SUPPLIED MATERIAL below:

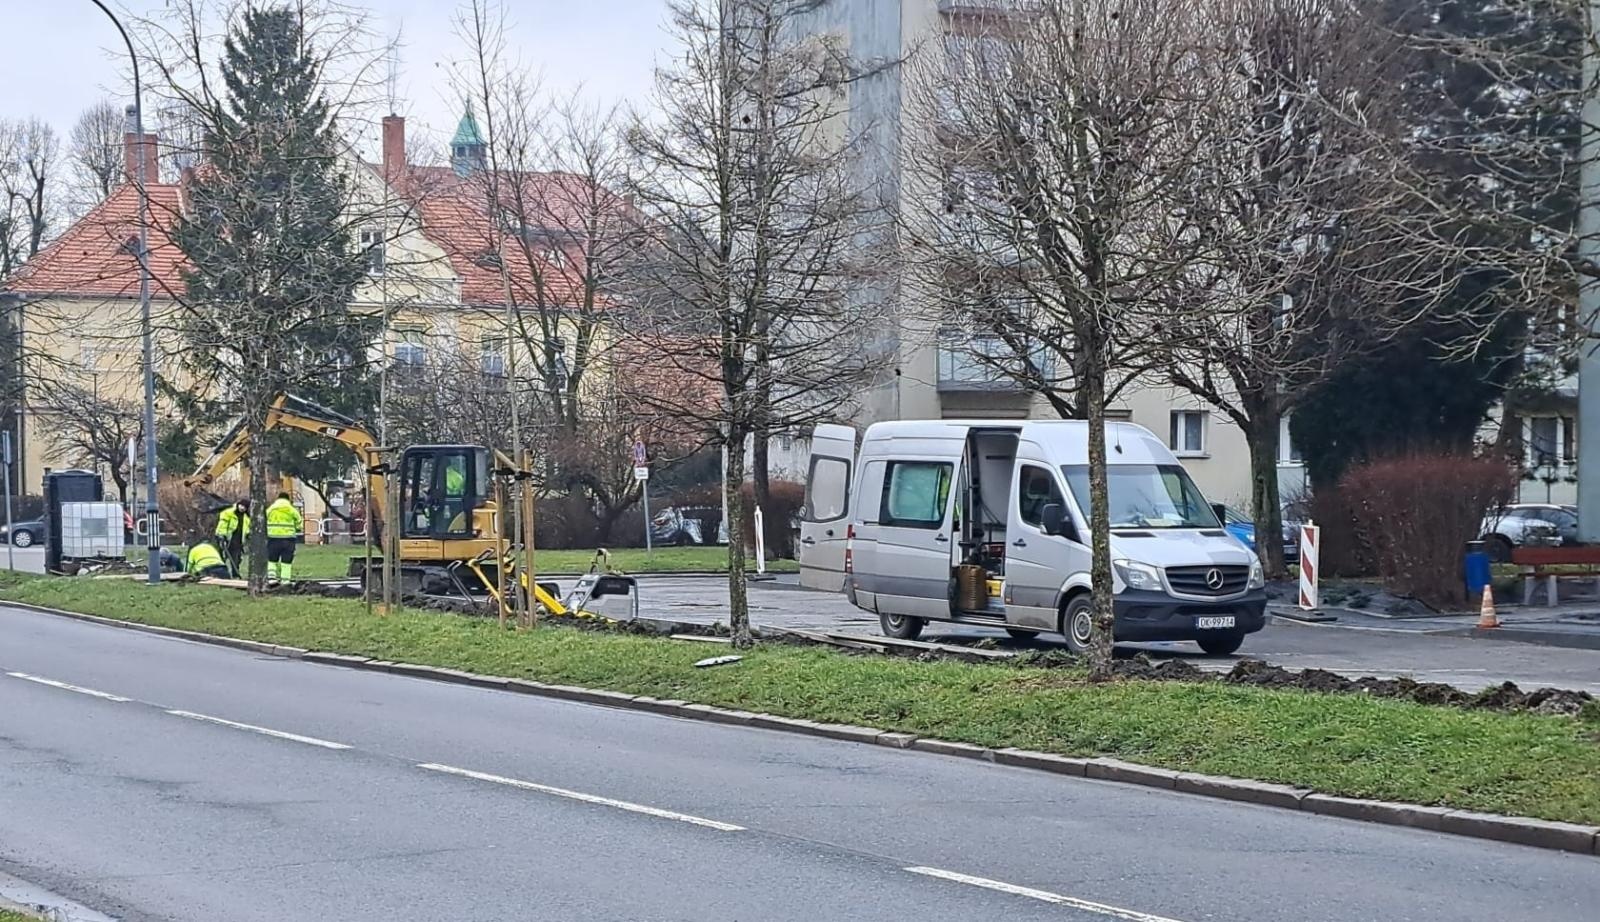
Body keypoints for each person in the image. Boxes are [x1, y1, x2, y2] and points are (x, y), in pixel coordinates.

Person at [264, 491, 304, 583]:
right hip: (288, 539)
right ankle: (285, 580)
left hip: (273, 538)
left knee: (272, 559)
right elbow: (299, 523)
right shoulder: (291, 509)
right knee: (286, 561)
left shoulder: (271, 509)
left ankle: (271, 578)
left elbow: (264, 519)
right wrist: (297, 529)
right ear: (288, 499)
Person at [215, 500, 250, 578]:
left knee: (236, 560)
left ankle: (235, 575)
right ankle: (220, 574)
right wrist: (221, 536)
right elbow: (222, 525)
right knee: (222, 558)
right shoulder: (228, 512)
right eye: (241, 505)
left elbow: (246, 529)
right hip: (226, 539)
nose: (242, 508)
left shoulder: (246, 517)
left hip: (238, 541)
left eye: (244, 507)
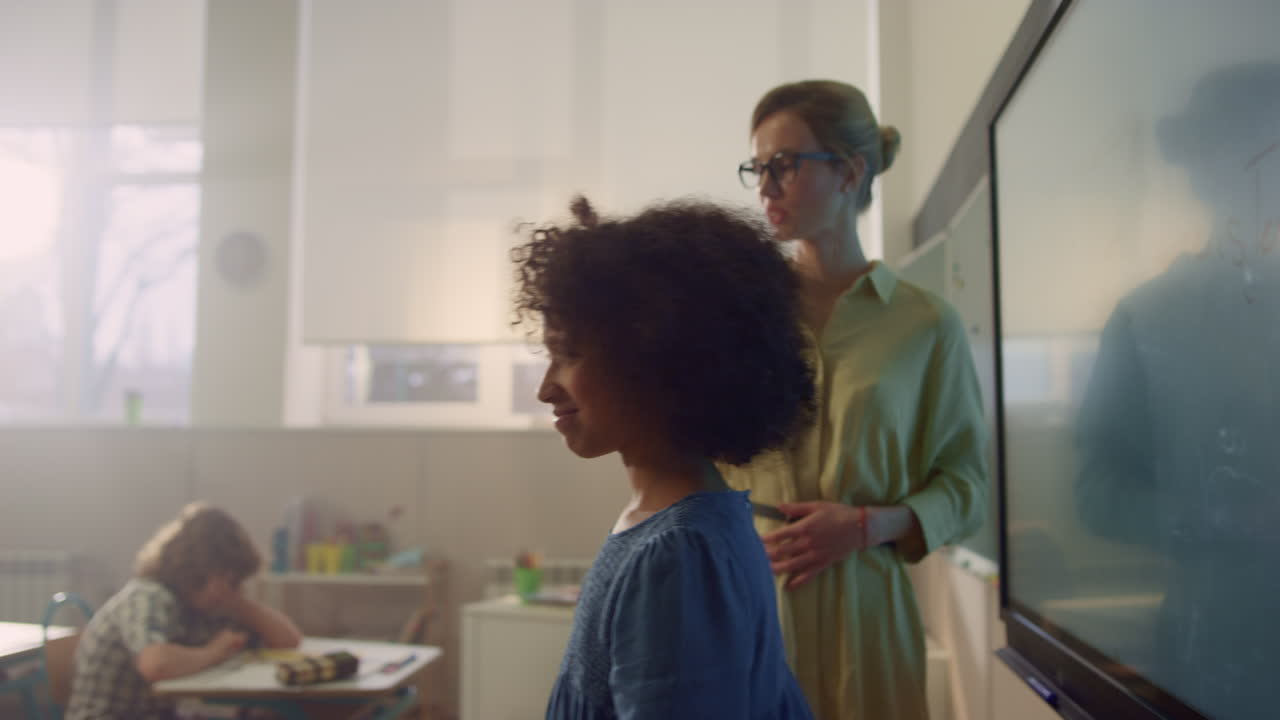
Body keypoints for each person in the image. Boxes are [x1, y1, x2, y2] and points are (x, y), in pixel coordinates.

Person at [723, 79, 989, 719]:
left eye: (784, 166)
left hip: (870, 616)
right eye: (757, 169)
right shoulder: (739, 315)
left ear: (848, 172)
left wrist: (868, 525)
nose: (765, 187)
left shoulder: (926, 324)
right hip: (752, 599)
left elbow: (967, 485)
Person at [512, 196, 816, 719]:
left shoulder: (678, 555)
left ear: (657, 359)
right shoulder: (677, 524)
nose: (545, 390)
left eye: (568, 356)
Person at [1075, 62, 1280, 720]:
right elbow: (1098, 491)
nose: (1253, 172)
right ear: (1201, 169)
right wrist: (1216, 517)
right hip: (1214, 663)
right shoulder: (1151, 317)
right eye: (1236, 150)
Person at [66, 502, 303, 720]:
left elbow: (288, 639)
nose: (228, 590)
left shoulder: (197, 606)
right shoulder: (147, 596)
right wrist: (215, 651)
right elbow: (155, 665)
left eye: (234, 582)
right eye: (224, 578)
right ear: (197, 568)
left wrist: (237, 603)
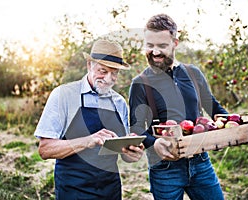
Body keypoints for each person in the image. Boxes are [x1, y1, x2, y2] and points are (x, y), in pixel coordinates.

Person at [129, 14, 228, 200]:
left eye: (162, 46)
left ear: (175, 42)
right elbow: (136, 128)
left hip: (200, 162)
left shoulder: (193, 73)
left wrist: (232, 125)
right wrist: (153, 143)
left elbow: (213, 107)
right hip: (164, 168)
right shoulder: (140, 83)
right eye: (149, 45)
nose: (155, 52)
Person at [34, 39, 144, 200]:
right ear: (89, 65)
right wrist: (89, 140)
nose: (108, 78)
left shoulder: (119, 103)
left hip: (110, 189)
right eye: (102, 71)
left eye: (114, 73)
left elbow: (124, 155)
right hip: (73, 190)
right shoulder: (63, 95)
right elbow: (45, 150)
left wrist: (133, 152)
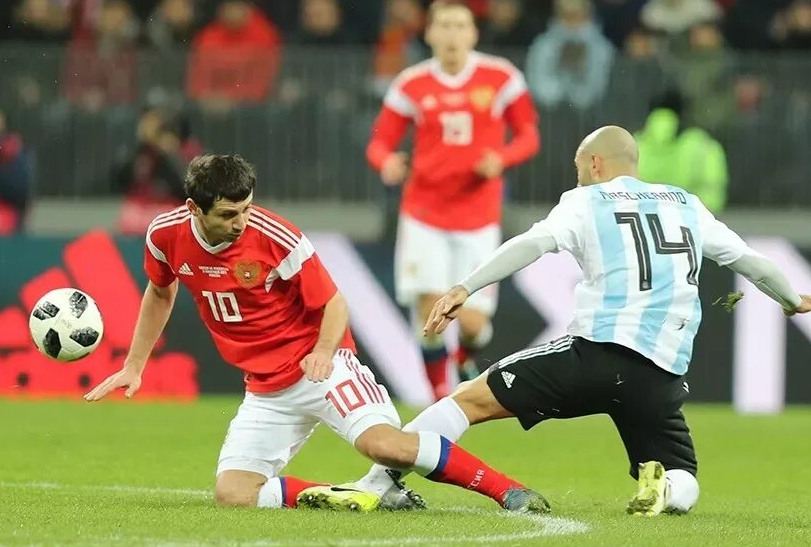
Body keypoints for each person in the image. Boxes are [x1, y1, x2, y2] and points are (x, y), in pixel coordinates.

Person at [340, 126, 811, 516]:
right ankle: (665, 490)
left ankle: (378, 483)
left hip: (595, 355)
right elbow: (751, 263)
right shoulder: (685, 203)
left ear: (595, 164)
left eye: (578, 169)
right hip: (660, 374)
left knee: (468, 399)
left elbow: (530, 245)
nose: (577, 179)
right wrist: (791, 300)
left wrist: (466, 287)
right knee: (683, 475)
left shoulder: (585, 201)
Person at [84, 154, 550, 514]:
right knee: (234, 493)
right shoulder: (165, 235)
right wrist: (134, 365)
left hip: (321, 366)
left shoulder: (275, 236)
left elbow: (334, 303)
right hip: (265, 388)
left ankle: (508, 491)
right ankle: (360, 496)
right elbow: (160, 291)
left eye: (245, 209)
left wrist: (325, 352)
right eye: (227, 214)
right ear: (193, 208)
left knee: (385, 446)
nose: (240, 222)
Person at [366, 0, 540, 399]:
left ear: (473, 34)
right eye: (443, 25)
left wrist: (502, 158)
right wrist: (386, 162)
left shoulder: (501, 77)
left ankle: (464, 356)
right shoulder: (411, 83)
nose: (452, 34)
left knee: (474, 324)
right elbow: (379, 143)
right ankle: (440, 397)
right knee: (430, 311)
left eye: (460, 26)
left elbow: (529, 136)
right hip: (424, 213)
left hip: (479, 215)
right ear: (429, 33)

End of SUPPLIED MATERIAL.
SUPPLIED MATERIAL below:

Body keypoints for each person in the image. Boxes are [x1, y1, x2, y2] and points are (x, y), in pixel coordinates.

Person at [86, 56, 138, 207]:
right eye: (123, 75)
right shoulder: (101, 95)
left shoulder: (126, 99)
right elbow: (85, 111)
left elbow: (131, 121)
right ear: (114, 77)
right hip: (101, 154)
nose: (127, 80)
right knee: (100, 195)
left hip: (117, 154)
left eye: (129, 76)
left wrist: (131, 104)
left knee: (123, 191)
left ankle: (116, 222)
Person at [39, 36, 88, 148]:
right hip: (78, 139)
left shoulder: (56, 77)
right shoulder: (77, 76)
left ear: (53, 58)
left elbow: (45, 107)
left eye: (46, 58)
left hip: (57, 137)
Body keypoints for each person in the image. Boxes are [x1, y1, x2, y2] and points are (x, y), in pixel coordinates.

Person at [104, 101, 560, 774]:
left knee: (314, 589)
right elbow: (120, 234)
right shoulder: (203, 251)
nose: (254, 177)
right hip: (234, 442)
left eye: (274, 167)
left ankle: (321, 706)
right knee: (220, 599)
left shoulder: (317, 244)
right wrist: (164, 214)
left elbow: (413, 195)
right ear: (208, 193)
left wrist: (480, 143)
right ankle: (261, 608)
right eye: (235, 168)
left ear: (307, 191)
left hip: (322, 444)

End of SUPPLIED MATERIAL.
SUPPLIED MATERIAL below:

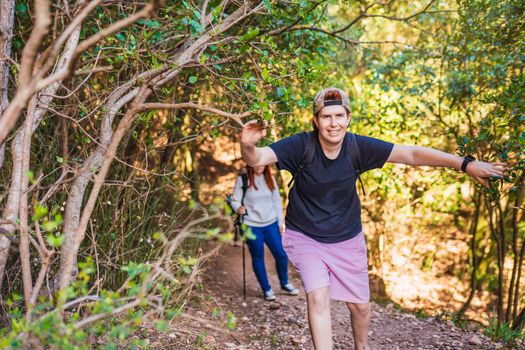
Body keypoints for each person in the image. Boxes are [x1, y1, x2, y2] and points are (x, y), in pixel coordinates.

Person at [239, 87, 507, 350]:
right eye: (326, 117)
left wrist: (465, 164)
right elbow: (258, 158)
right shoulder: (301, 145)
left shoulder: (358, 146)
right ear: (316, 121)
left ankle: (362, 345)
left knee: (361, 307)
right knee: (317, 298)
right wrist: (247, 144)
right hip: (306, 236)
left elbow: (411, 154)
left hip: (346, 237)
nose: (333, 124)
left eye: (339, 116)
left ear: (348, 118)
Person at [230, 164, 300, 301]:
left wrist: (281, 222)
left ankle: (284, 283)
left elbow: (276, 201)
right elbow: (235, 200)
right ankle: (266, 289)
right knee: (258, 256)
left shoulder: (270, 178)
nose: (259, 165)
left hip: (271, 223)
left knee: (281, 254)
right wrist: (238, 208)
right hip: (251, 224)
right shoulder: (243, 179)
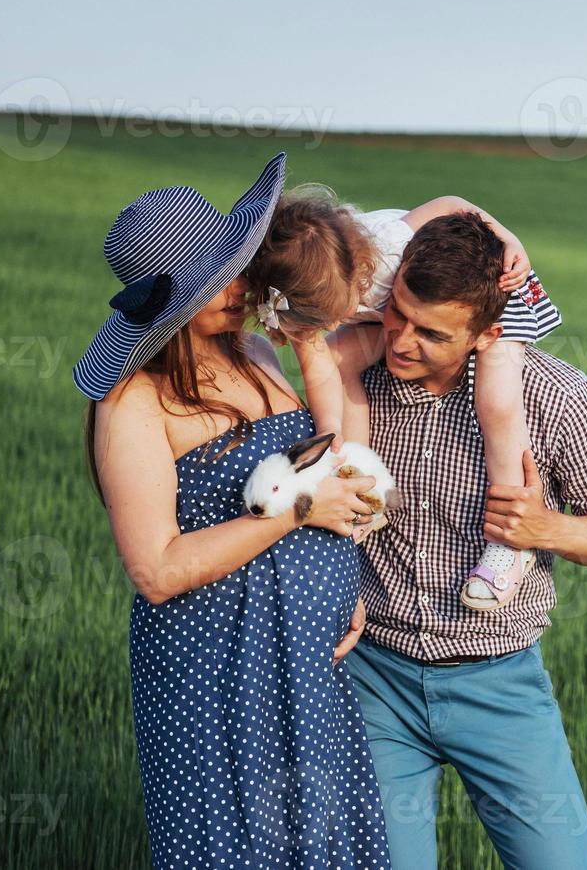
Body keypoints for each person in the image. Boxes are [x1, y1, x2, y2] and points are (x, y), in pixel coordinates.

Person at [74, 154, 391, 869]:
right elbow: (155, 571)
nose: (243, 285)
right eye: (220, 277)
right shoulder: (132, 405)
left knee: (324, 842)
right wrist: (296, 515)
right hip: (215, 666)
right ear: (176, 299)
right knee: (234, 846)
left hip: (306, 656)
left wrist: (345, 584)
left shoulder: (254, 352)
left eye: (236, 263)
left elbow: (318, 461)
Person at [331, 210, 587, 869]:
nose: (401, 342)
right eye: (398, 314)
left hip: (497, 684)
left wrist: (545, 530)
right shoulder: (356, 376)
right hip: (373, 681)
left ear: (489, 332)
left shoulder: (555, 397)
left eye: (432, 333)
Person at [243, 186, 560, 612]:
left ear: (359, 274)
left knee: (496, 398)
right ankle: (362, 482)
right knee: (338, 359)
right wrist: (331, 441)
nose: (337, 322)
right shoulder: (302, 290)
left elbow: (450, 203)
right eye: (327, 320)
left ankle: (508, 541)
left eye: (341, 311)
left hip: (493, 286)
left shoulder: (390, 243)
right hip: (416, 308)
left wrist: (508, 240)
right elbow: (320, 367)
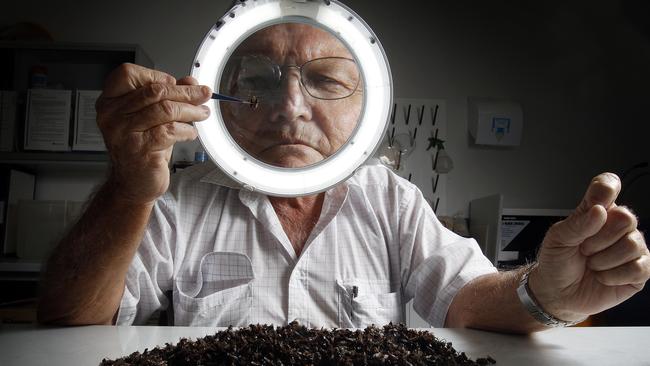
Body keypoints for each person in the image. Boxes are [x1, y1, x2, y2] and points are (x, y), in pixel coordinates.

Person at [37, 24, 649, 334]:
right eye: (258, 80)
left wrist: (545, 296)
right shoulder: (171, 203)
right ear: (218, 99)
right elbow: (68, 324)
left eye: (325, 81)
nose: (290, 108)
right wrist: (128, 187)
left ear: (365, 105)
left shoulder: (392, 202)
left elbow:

End of SUPPLIED MATERIAL.

EXERCISE PROMPT: In the listing above, find the line containing "left eye: (234, 582)". Output it and every line after it up to and including the line containing "right ear: (429, 33)", exactly, but skip the pictures.

WRITTEN ANSWER:
left eye: (234, 582)
right eye: (224, 578)
right ear: (197, 568)
left wrist: (237, 603)
Body keypoints for each person in the image. Boxes are [x1, y1, x2, y2] and points are (x, y), in pixel coordinates.

Person at [129, 14, 228, 200]:
left eye: (162, 46)
left ear: (175, 42)
right elbow: (136, 128)
left hip: (200, 162)
left shoulder: (193, 73)
left wrist: (232, 125)
right wrist: (153, 143)
left elbow: (213, 107)
right hip: (164, 168)
right shoulder: (140, 83)
right eye: (149, 45)
nose: (155, 52)
Person at [34, 39, 144, 200]:
right ear: (89, 65)
right wrist: (89, 140)
nose: (108, 78)
left shoulder: (119, 103)
left hip: (110, 189)
right eye: (102, 71)
left eye: (114, 73)
left elbow: (124, 155)
right hip: (73, 190)
right shoulder: (63, 95)
right elbow: (45, 150)
left wrist: (133, 152)
Body keypoints for each person in the image. Boxes are [x1, y1, x2, y2] and points are (x, y), in pixel coordinates.

Person at [340, 126, 811, 516]:
right ankle: (665, 490)
left ankle: (378, 483)
left hip: (595, 355)
right elbow: (751, 263)
right shoulder: (685, 203)
left ear: (595, 164)
left eye: (578, 169)
right hip: (660, 374)
left knee: (468, 399)
left elbow: (530, 245)
nose: (577, 179)
right wrist: (791, 300)
left wrist: (466, 287)
right knee: (683, 475)
left shoulder: (585, 201)
Person at [84, 154, 550, 514]:
right knee: (234, 493)
right shoulder: (165, 235)
right wrist: (134, 365)
left hip: (321, 366)
left shoulder: (275, 236)
left elbow: (334, 303)
right hip: (265, 388)
left ankle: (508, 491)
right ankle: (360, 496)
right elbow: (160, 291)
left eye: (245, 209)
left wrist: (325, 352)
right eye: (227, 214)
right ear: (193, 208)
left knee: (385, 446)
nose: (240, 222)
Person at [366, 0, 540, 399]:
left ear: (473, 34)
right eye: (443, 25)
left wrist: (502, 158)
right wrist: (386, 162)
left shoulder: (501, 77)
left ankle: (464, 356)
right shoulder: (411, 83)
nose: (452, 34)
left knee: (474, 324)
right elbow: (379, 143)
right ankle: (440, 397)
right knee: (430, 311)
left eye: (460, 26)
left elbow: (529, 136)
right hip: (424, 213)
left hip: (479, 215)
right ear: (429, 33)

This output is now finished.